Security features aren’t free. It’s somewhat counter-intuitive, but the right security level for you is the lowest one which
meets your needs. So it’s important for you to identify those needs before you investigate products.
You need to consider security for just about every buying decision. Like everything else, security is a cost/benefit trade-off,
and few types of data need top-of-the-line security features.
In the case of simple devices, like a USB drive, the only practical concern is that the drive could be lost or stolen and the data
on it exposed. The best way to deal with this is by making sure that the drive uses hardware-based encryption and enforces
the use of strong passwords. Another consideration is to set up a device-level central management program. Drilling down
on the Secure USB drives, often times buyers place a high level of importance on the FIPS (Federal Information Processing
Standards) certification level without having a clear understanding what these levels actually mean.
FIPS 140-2 describes security requirements for all types of hardware cryptographic modules. The specification defines four
different security levels which may be met by conforming products, from level one to level four. Level one is the lowest,
and it provides a moderate set of security features. Level four is the highest level, with the most stringent requirements for
self-defense and other security characteristics. Levels two and three provide gradations of these requirements and form
an often appealing middle ground. A For many device types, including USB Flash drives, the effective differences between
levels are small and often irrelevant. Few users need security features which meet level 3 and many don’t need level 2.
Many government contracts require certification of specific FIPS levels, for instance for wireless devices or encrypted hard
drives. But if there is no requirement there may also be no need. In fact, many users’ security needs are satisfied by devices
which don’t even have a FIPS certification. USB drives, for example, may not have a FIPS certification, but may still have
enterprise-grade hardware encryption, central management and hardening against physical tampering.
Let us take a look at what FIPs certification levels are for USB drives. For drives that are certified at level two, if someone tries
to physically open the drive, it will show evidence of tampering. In level three drives, this goes one step further and requires
that the encryption “keys” to unlock the data are destroyed if someone tries to physically get into the drive.

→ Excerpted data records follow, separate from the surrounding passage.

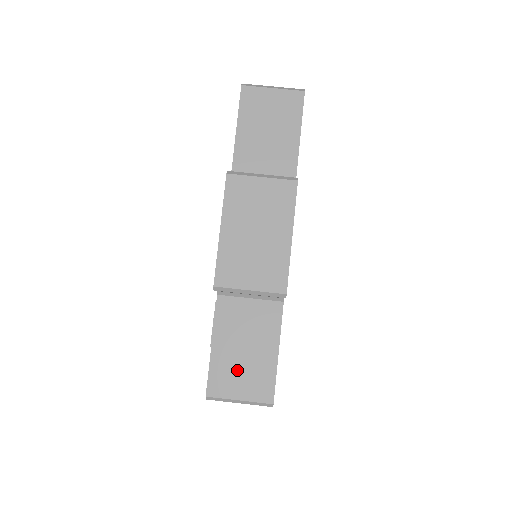
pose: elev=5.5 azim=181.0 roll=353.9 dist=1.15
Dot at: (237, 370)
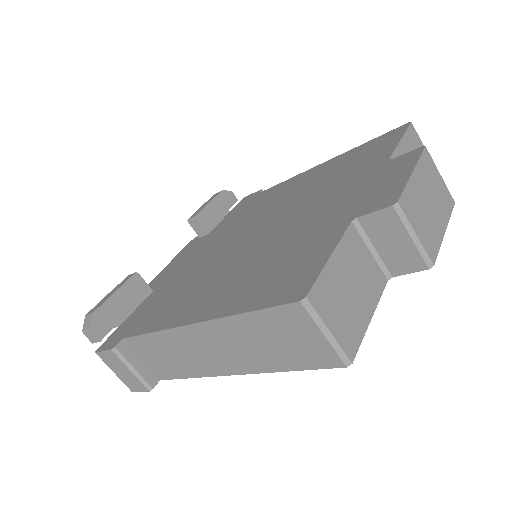
Dot at: (339, 300)
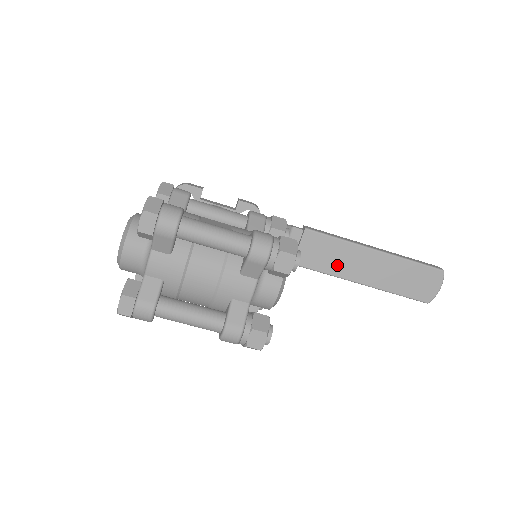
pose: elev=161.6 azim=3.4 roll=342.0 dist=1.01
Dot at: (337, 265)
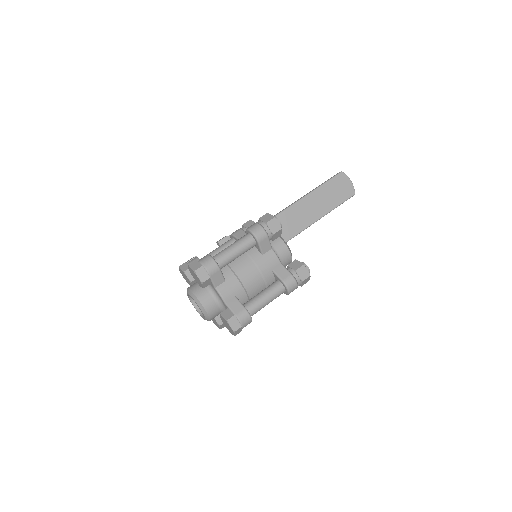
Dot at: (294, 226)
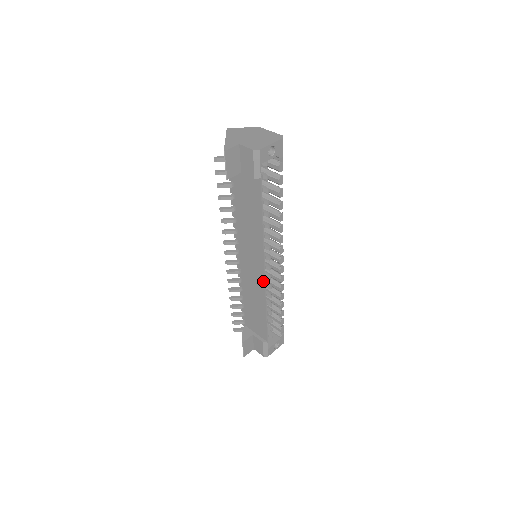
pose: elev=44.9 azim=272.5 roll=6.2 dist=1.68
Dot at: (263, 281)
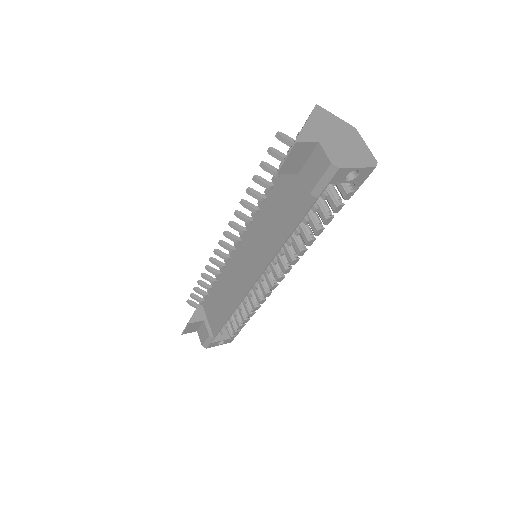
Dot at: (247, 290)
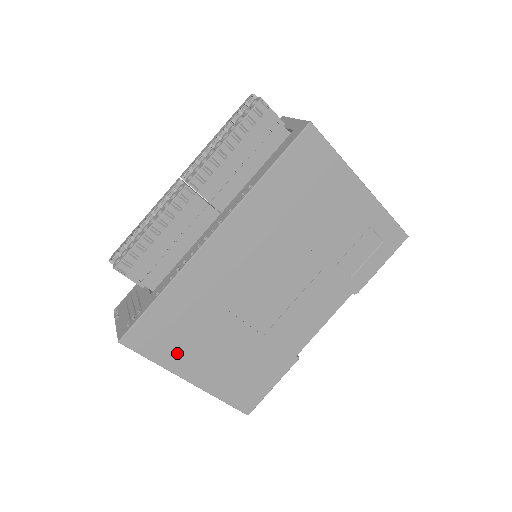
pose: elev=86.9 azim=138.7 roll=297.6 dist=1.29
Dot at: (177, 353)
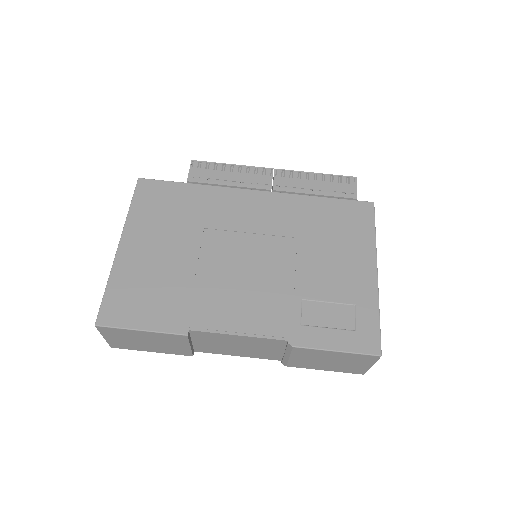
Dot at: (145, 219)
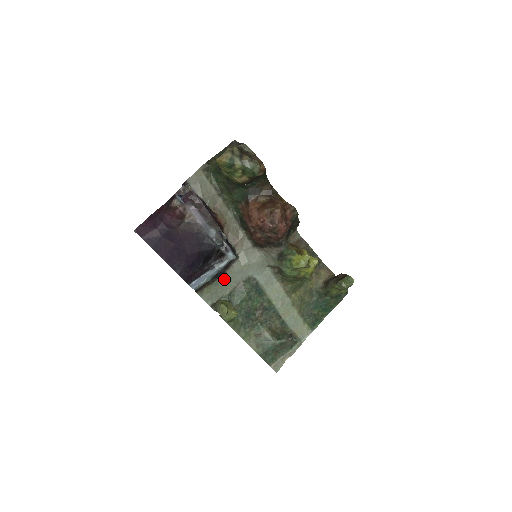
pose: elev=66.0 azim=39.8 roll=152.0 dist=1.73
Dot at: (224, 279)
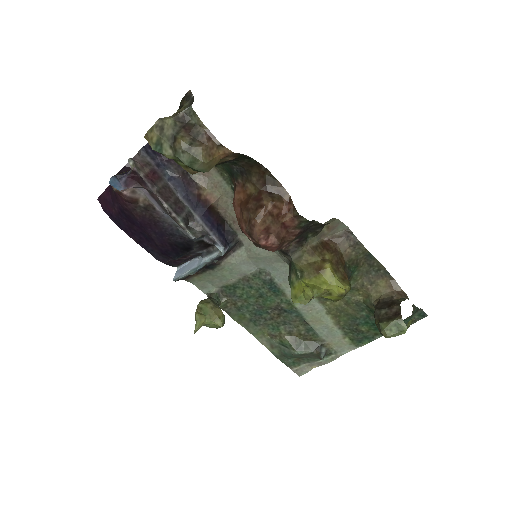
Dot at: (220, 270)
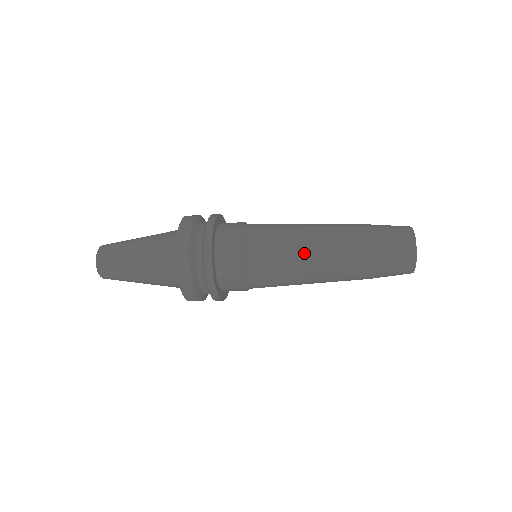
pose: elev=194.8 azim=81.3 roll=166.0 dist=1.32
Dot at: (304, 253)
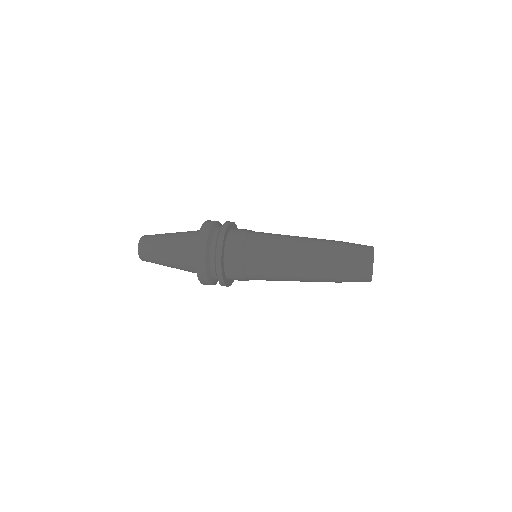
Dot at: (291, 248)
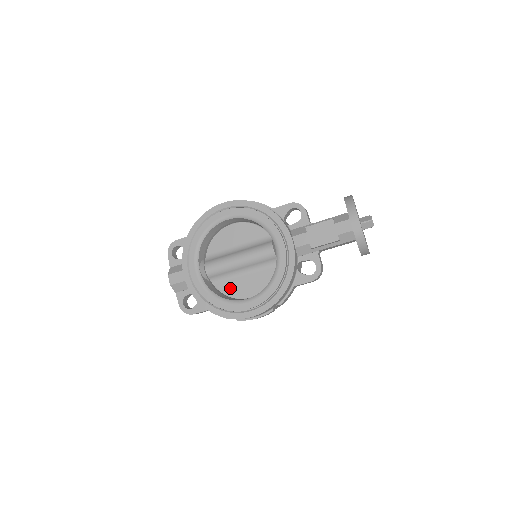
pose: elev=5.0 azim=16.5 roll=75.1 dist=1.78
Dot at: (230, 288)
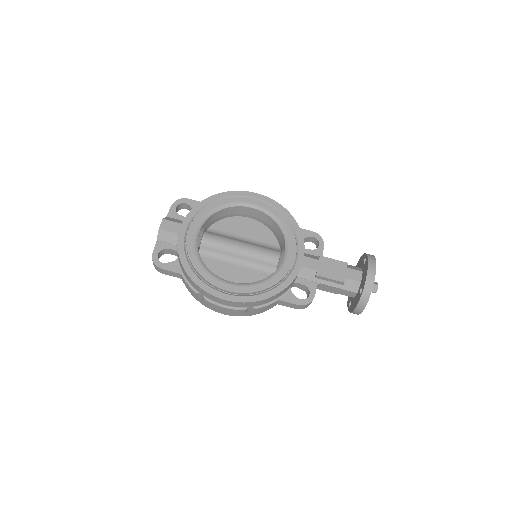
Dot at: (214, 268)
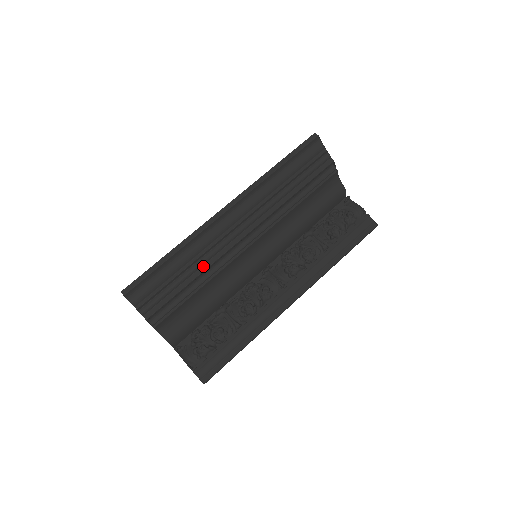
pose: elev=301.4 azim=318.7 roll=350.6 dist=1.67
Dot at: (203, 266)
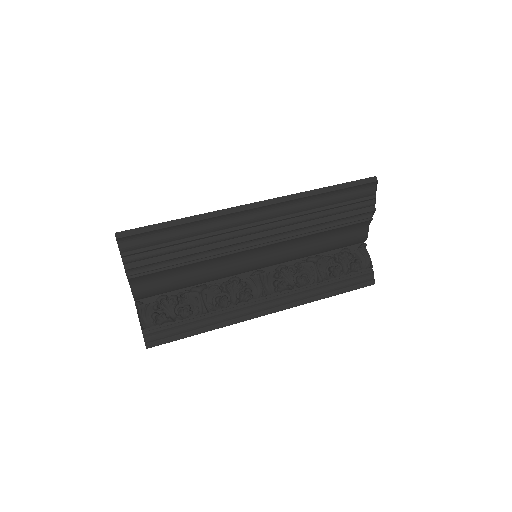
Dot at: (205, 246)
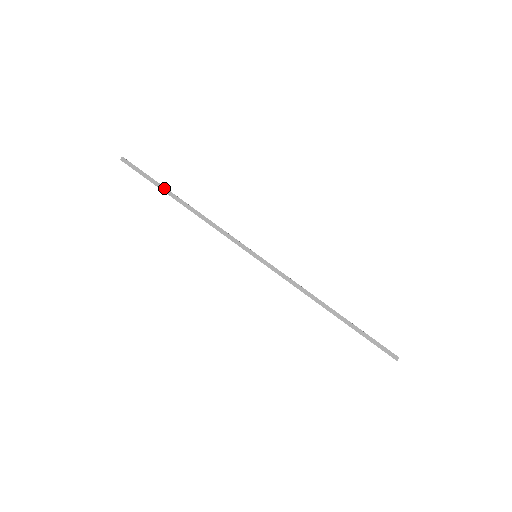
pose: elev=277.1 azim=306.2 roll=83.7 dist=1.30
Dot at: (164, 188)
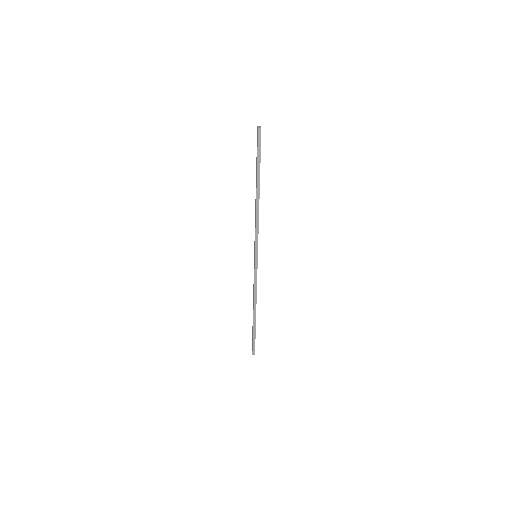
Dot at: (259, 174)
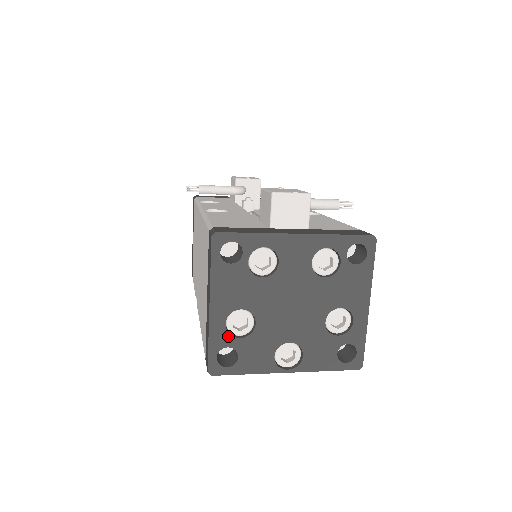
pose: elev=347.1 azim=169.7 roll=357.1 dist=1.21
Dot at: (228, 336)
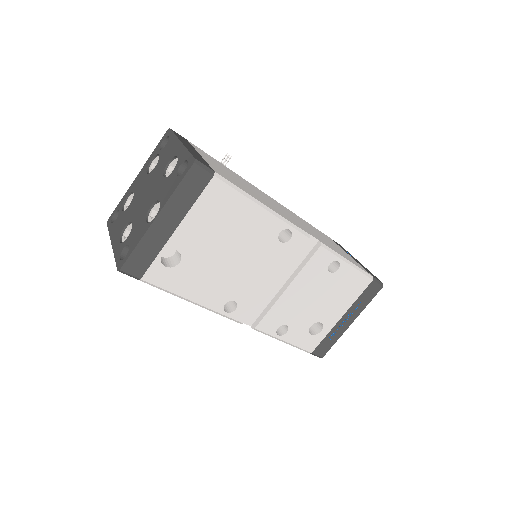
Dot at: (122, 244)
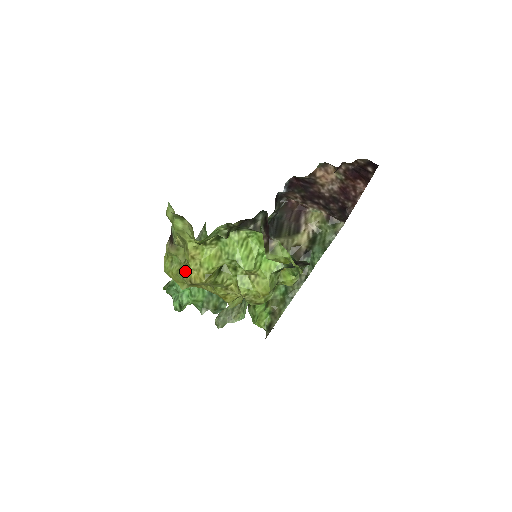
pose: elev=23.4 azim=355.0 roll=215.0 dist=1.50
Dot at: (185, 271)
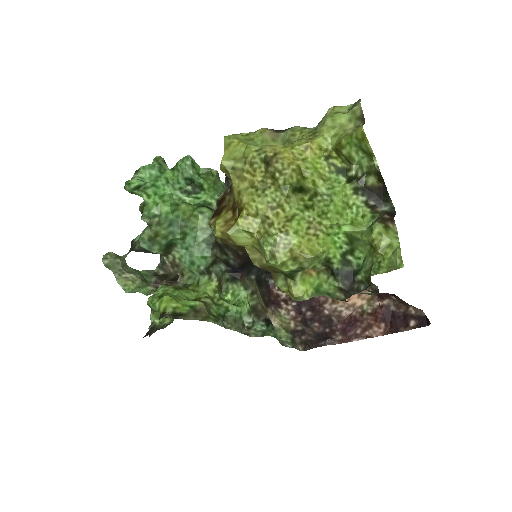
Dot at: (280, 146)
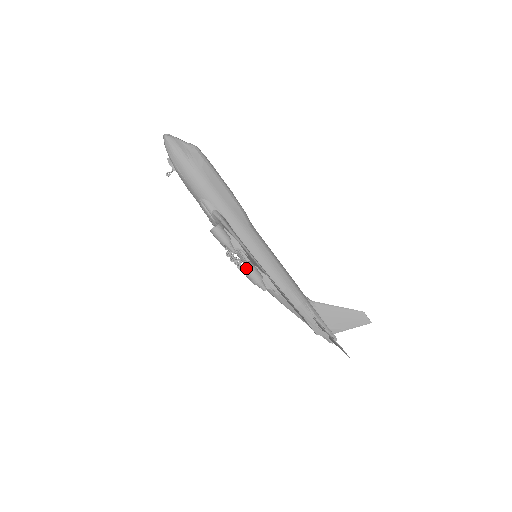
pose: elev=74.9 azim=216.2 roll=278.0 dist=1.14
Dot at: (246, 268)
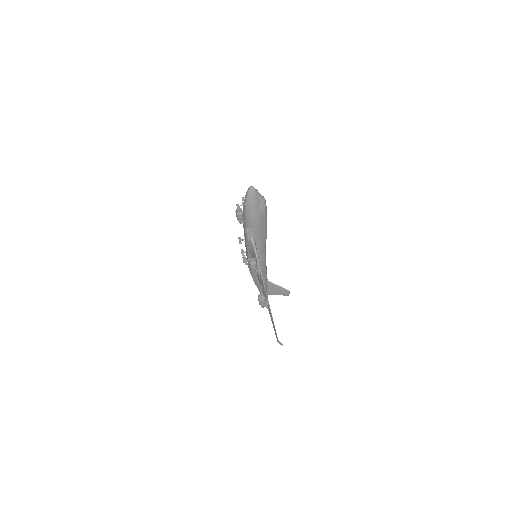
Dot at: (262, 300)
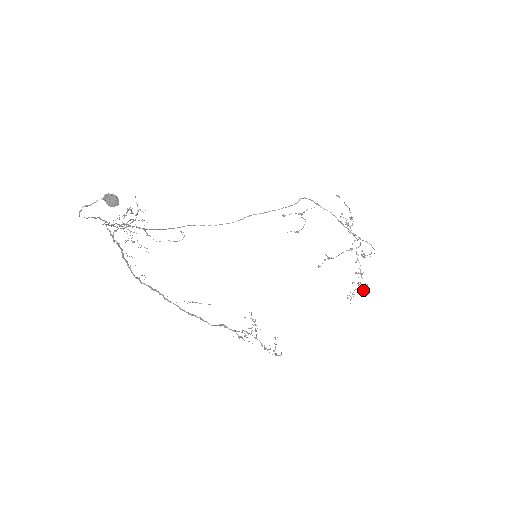
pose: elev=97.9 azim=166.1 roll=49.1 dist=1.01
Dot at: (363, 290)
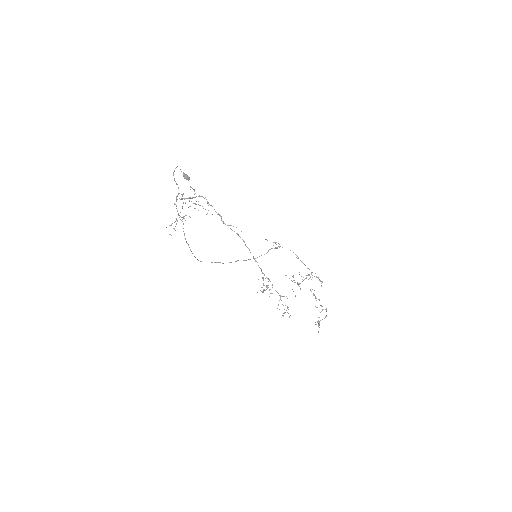
Dot at: (325, 317)
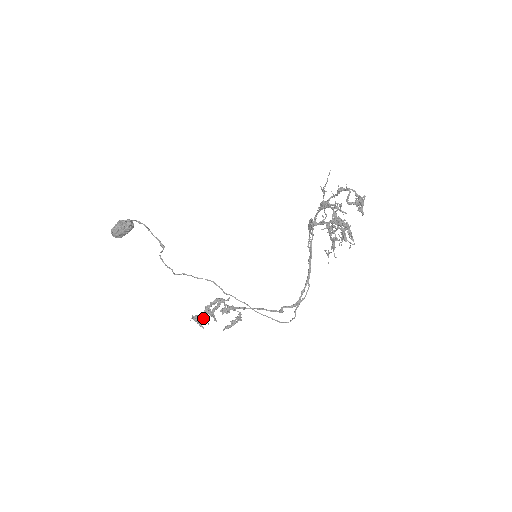
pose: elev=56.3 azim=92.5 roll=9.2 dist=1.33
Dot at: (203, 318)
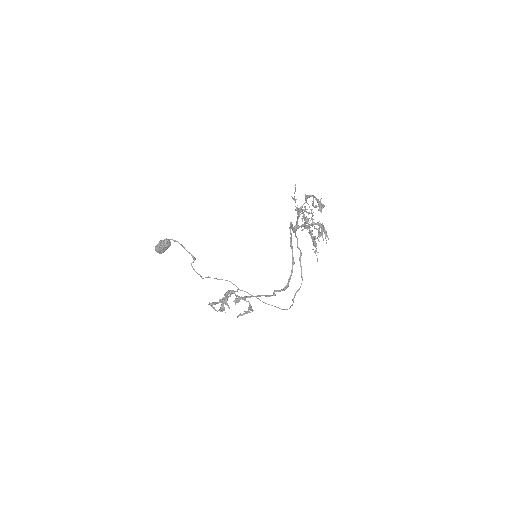
Dot at: (221, 307)
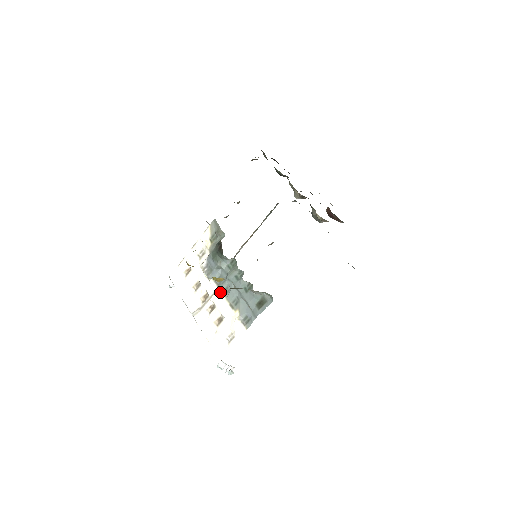
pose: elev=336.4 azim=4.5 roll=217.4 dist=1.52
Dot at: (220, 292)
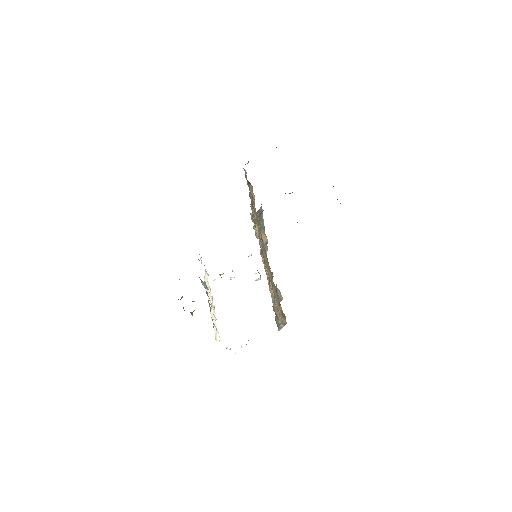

What do you really get with the higher level of FIPS certification? The first thing you’re guaranteed to get is added cost,
if only because the product has required additional in-company and outside testing. You may also pay for high-end
security features that your users do not require. For level 3, your device may have different internal wiring to prevent
someone from using special hardware to try and identify passwords being passed. Is this really a problem you need to
pay extra to prevent? Level 3 will also assure you of a higher level of protection against electromagnetic interference
(EMI) and compatibility. These standards are mostly designed to prevent interference with radio-frequency equipment
like wireless networks and cordless phones, but as a security matter emissions from such devices can sometimes be used
to read the data in use on them; hence the more stringent EMI standard required by higher FIPS levels. Should you pay
anything extra for such protection?
Cracking the data out of even a non-certified encrypted drive is hard, and within the capabilities of few people. It would
take considerable effort, more than anyone would expend to read a drive they found on the street.
Is your data worth that kind of effort? If you are storing high-value, highly-confidential data then perhaps it is. If not, and if
you’re not mandated to buy a certain level of security features, then paying for additional protection is unwarranted.